Wattle & Daub hut  …. one from those discovered on web to serve as illustrations of the life-circumstances in parts of Sri Lanka 

Given these assets, it is fortunate that Peiris has recently responded[3] to a Tamil playwright friend’s description of a play devoted to the story in Woolf’s The Village in the Jungle by presenting a comment on the terrain encompassed in that book, inclusive of the village of Weliwewa central to the observations presented by Woolf.  Woolf, I believe, served in the outlying and poorly developed corner of the island from circa 19o4 to 1910 [check]. Peiris’s visit was in 1983 when that area was still relatively undeveloped and poorly serviced.[4]

Thus: we have an useful analysis of the dry zone landscape and its poorer villages/villagers from a skilled observer. One aspect of such observations is the type and quality of the main living abodes: the huts and/or houses and/or shacks. Another criterion would be the number of children per household and their appearance.

A chena plot in the northern Dry Zone plains – Pix supplied by Peiris

It is because these aspects of rural life are unfamiliar to most of the Thuppahi readership that I have presented a  short ESSAY from Peiris and thumped the table with his comments; ……… while also providing some glimpses of the abodes we are referring to. Such pragmatic steps are vital for a readership that is mostly urban, urbane and/or Western foreign. Hopefully, these type of reports and illustrations will become part of their learning curve.

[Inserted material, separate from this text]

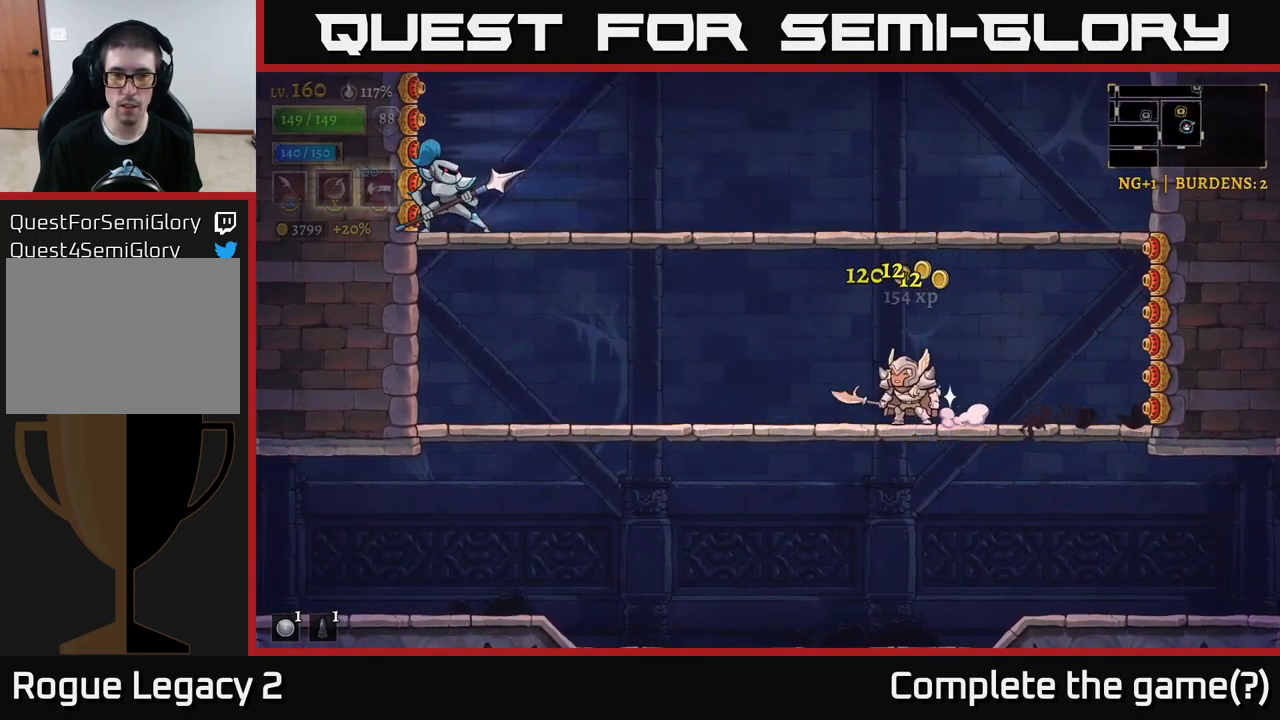
{"buttons": ["A"], "left_stick": "center", "right_stick": "center", "events": [[150, "left_stick", "center"], [200, "A", "down"]]}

scene of commercialized farming provided by Peiris

Pix of  huts discovered on web in order to drive the argument home….

... further underlined by the hut built by Museum authorities beside the Museum in Polonnaruwa to display the typical ‘ingredients’ and character of old-time village living  [enhanced now by the  manifest degeneration of the construction]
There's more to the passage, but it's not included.